* _TASK_:
Repeat what the lines below say, word for word, and skip every image.

************

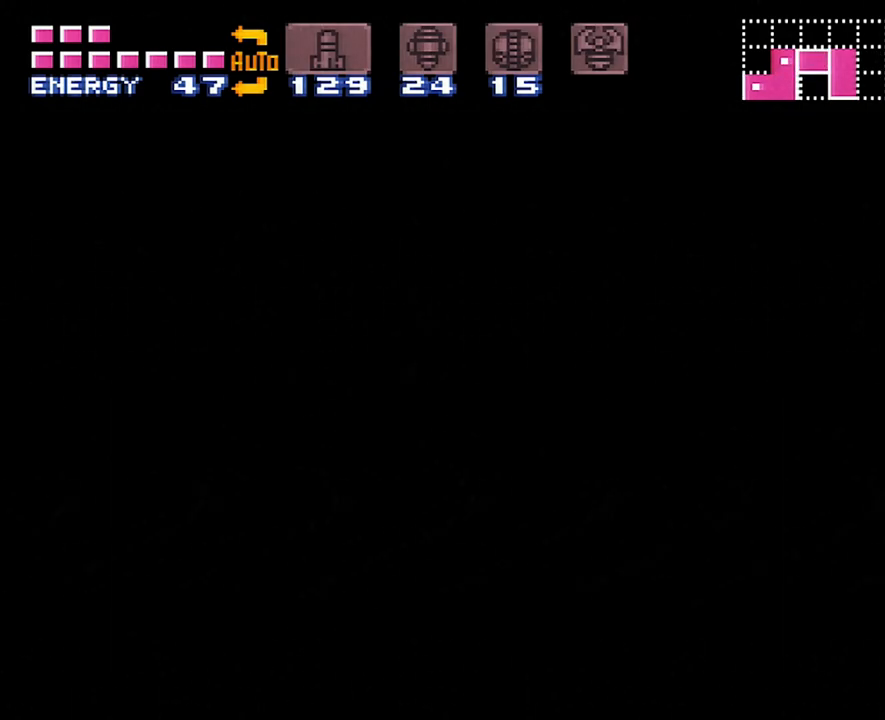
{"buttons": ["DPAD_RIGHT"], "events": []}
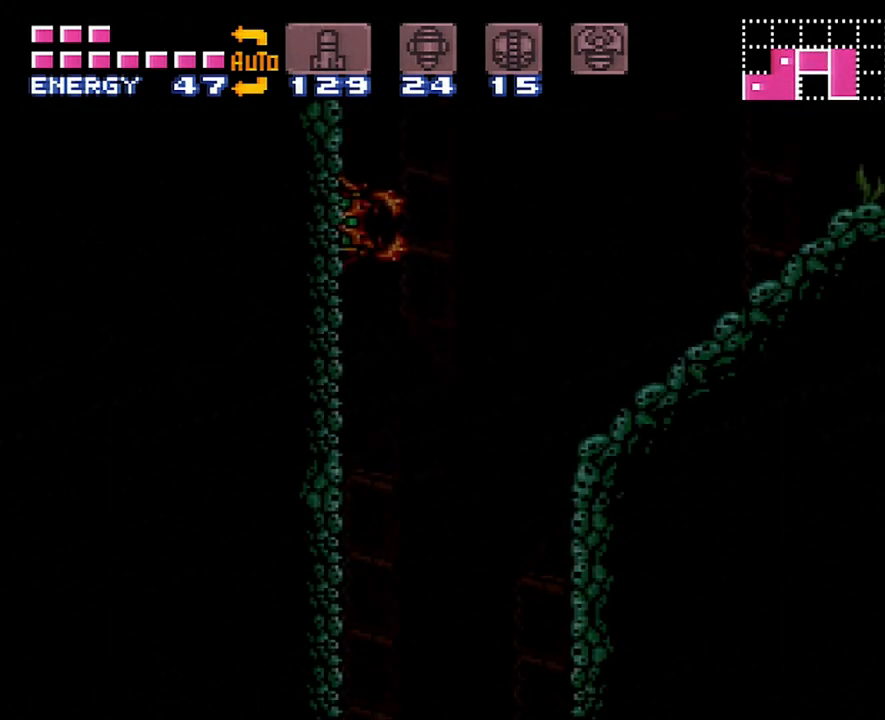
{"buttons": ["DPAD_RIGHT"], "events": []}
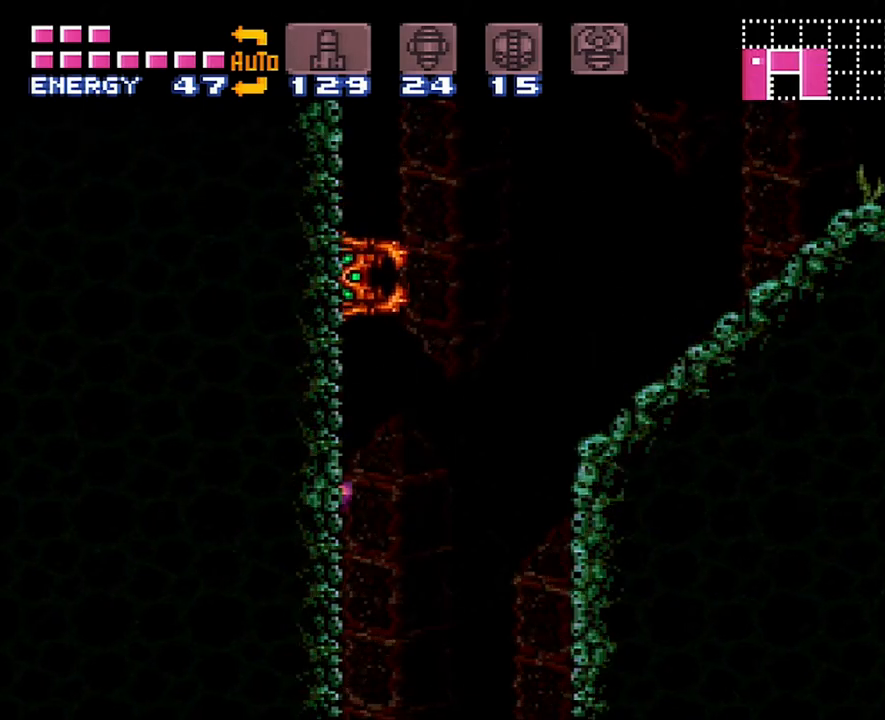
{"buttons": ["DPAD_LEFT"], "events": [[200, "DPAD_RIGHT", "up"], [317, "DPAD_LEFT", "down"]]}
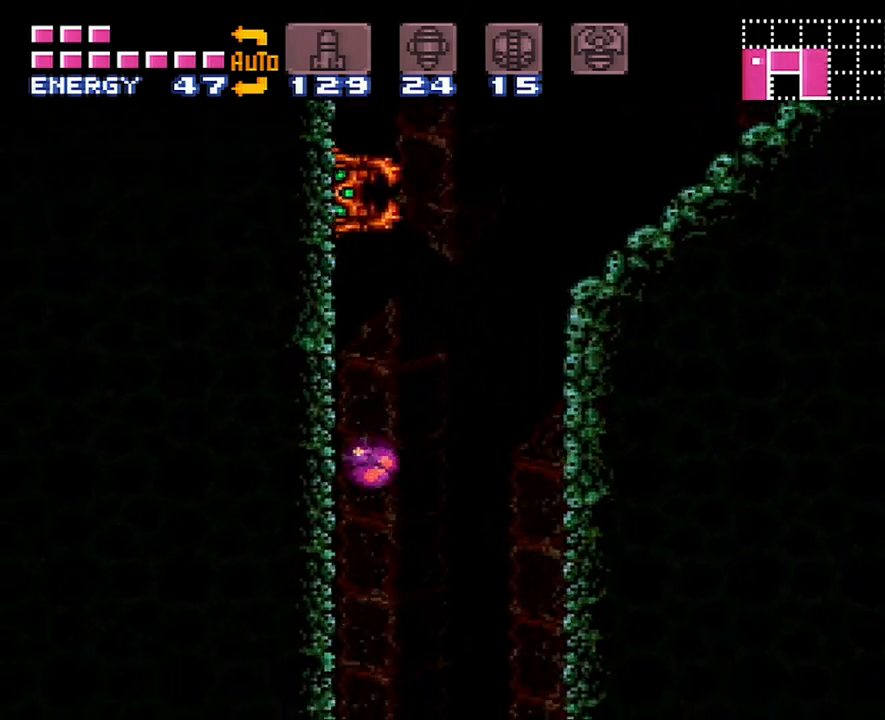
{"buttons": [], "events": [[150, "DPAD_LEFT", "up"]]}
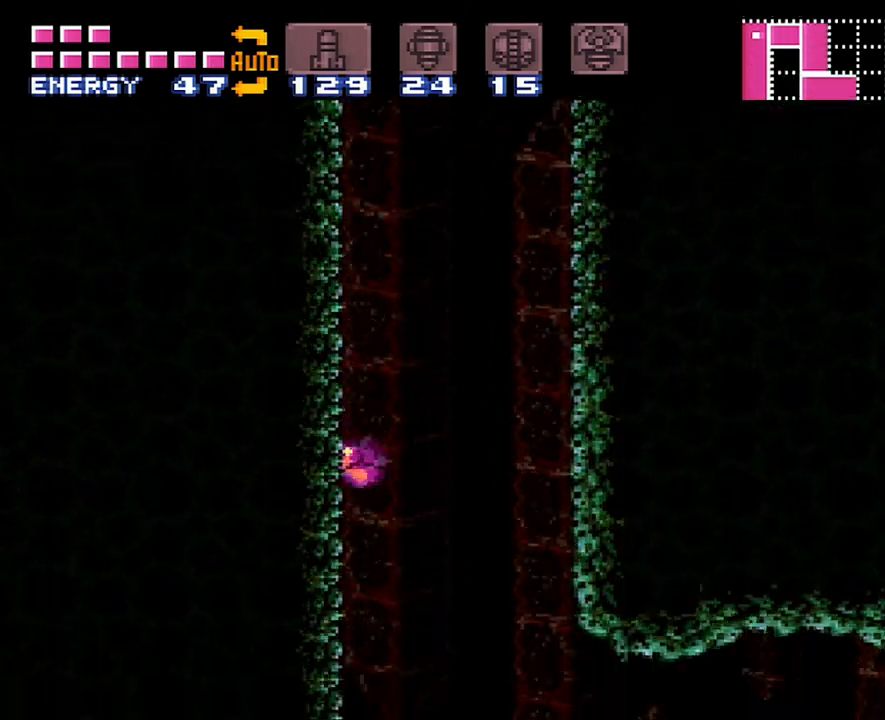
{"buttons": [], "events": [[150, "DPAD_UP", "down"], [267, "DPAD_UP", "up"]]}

************

* _RESPONSE TO THIS TASK_:
{"buttons": ["DPAD_RIGHT"], "events": []}
{"buttons": ["DPAD_RIGHT"], "events": []}
{"buttons": ["DPAD_LEFT"], "events": [[200, "DPAD_RIGHT", "up"], [317, "DPAD_LEFT", "down"]]}
{"buttons": [], "events": [[150, "DPAD_LEFT", "up"]]}
{"buttons": [], "events": [[150, "DPAD_UP", "down"], [267, "DPAD_UP", "up"]]}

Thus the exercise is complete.